Exercise requirements ▸ In the records below, find the line holding "Kindly give 3D" and the line holding "to (918, 337)". Set down both, with every line between them, exactly.

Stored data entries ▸
····················

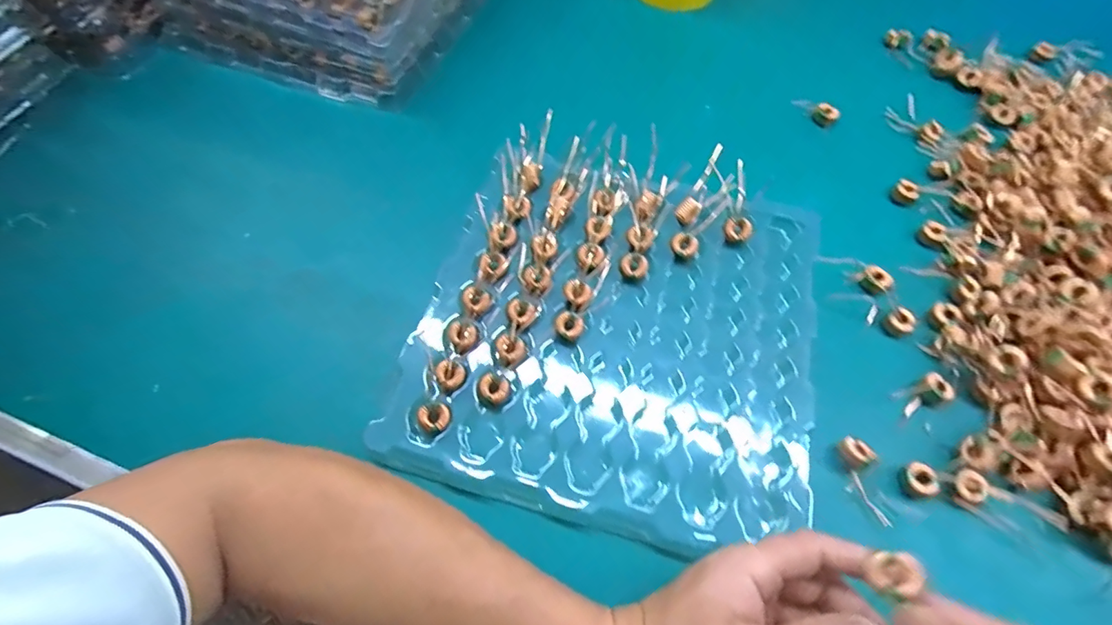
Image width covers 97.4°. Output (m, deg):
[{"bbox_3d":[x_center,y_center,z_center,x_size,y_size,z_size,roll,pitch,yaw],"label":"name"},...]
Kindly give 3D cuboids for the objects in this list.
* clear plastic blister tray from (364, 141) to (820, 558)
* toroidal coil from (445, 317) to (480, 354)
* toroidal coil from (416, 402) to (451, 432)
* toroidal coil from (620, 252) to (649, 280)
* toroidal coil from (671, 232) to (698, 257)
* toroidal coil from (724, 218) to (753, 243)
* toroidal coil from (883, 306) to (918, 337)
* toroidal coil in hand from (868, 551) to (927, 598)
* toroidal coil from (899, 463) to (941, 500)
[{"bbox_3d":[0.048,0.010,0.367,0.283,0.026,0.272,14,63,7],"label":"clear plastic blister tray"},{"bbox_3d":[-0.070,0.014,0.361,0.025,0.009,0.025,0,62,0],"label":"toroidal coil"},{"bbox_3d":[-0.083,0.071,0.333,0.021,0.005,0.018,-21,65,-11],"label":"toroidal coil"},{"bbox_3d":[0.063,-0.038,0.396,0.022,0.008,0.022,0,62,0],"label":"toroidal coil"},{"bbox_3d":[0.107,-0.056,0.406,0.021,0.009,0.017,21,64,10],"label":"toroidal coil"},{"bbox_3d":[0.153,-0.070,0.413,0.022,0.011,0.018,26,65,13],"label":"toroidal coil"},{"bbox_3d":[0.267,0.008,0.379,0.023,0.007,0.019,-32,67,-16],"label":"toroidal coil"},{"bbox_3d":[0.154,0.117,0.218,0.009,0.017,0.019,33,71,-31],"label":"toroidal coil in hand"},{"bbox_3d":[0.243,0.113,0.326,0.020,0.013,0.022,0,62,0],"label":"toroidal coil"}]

····················

Answer space ▸
Kindly give 3D cuboids for the objects in this list.
* clear plastic blister tray from (364, 141) to (820, 558)
* toroidal coil from (445, 317) to (480, 354)
* toroidal coil from (416, 402) to (451, 432)
* toroidal coil from (620, 252) to (649, 280)
* toroidal coil from (671, 232) to (698, 257)
* toroidal coil from (724, 218) to (753, 243)
* toroidal coil from (883, 306) to (918, 337)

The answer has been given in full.